Task item: Rewrite the records below, putting "Figure at" wherever "Person at" appears and leaving everything else unchanged.

Data for processing:
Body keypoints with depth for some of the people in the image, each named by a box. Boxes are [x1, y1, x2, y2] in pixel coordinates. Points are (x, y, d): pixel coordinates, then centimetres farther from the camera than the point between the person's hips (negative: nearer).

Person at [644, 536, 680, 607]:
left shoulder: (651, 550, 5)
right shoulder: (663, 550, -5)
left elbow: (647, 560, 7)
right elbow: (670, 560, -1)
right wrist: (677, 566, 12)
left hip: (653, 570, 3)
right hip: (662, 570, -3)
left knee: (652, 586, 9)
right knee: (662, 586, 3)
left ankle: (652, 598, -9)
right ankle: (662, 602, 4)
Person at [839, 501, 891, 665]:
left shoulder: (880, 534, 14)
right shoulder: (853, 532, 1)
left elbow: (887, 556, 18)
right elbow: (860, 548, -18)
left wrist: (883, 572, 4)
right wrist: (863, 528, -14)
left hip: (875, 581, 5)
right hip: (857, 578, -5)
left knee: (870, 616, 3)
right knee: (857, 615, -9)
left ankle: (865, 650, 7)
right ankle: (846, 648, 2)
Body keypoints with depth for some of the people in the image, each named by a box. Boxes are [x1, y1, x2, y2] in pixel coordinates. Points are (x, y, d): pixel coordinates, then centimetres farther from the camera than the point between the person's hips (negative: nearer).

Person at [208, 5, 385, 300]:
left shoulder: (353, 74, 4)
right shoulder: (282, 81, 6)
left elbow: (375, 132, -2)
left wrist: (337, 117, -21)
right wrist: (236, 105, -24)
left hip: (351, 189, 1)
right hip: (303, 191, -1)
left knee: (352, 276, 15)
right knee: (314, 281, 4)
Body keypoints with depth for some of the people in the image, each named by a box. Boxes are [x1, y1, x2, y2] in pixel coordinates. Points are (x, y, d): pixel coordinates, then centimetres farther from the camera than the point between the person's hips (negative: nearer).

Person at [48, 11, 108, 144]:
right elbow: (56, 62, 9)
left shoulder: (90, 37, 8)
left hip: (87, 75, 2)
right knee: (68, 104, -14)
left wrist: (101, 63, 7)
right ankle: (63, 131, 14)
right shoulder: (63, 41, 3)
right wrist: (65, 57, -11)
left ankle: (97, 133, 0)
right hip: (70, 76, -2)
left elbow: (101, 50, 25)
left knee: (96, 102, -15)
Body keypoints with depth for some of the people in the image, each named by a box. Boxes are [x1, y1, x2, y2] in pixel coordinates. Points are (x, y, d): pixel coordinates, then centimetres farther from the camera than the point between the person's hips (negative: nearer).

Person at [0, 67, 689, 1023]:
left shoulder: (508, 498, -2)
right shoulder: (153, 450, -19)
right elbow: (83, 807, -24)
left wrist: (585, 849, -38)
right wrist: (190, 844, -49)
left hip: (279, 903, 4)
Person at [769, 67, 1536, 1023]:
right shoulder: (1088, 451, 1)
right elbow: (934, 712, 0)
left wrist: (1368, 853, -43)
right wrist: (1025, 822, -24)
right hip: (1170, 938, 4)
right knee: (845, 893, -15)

Exercise solution:
Body keypoints with depth for some of the people in the image, each named by a box. Boxes are [x1, y1, x2, y2] in pixel coordinates. Points are (x, y, d): pixel coordinates, then centimetres farther from the camera than the point between the person's hips (negative: nearer).

Figure at [644, 536, 680, 607]:
left shoulder: (651, 550, 5)
right shoulder: (663, 550, -5)
left elbow: (647, 560, 7)
right elbow: (670, 560, -1)
right wrist: (677, 566, 12)
left hip: (653, 570, 3)
right hip: (662, 570, -3)
left knee: (652, 586, 9)
right knee: (662, 586, 3)
left ankle: (652, 598, -9)
right ankle: (662, 602, 4)
Figure at [839, 501, 891, 665]:
left shoulder: (880, 534, 14)
right shoulder: (853, 532, 1)
left elbow: (887, 556, 18)
right elbow: (860, 548, -18)
left wrist: (883, 572, 4)
right wrist: (863, 528, -14)
left hip: (875, 581, 5)
right hip: (857, 578, -5)
left knee: (870, 616, 3)
right knee: (857, 615, -9)
left ankle: (865, 650, 7)
right ankle: (846, 648, 2)
Body keypoints with depth for some of the people in the image, each named by a box. Boxes are [x1, y1, x2, y2] in pixel coordinates. Points are (x, y, d): pixel coordinates, then centimetres farther from the camera than the point between the person's hips (negative: nearer).

Figure at [208, 5, 385, 300]:
left shoulder: (353, 74, 4)
right shoulder: (282, 81, 6)
left elbow: (375, 132, -2)
left wrist: (337, 117, -21)
right wrist: (236, 105, -24)
left hip: (351, 189, 1)
right hip: (303, 191, -1)
left knee: (352, 276, 15)
right knee: (314, 281, 4)
Body keypoints with depth for some of the people in the image, each named by a box. Boxes are [x1, y1, x2, y2] in pixel coordinates. Points are (x, y, d): pixel coordinates, then centimetres farther from the camera than the point between the person's hips (negative: nearer).

Figure at [48, 11, 108, 144]:
right elbow: (56, 62, 9)
left shoulder: (90, 37, 8)
left hip: (87, 75, 2)
right knee: (68, 104, -14)
left wrist: (101, 63, 7)
right ankle: (63, 131, 14)
right shoulder: (63, 41, 3)
right wrist: (65, 57, -11)
left ankle: (97, 133, 0)
right hip: (70, 76, -2)
left elbow: (101, 50, 25)
left knee: (96, 102, -15)
Body keypoints with depth for some of the people in the image, each named by a box. Boxes are [x1, y1, x2, y2] in pixel coordinates. Points are (x, y, d): pixel coordinates, then centimetres farther from the camera than the point between the person's hips (negative: nearer).

Figure at [0, 67, 689, 1023]:
left shoulder: (508, 498, -2)
right shoulder: (153, 450, -19)
right elbow: (83, 807, -24)
left wrist: (585, 849, -38)
right wrist: (190, 844, -49)
left hip: (279, 903, 4)
Figure at [769, 67, 1536, 1023]:
right shoulder: (1088, 451, 1)
right elbow: (934, 712, 0)
left wrist: (1368, 853, -43)
right wrist: (1025, 822, -24)
right hip: (1170, 938, 4)
right knee: (845, 893, -15)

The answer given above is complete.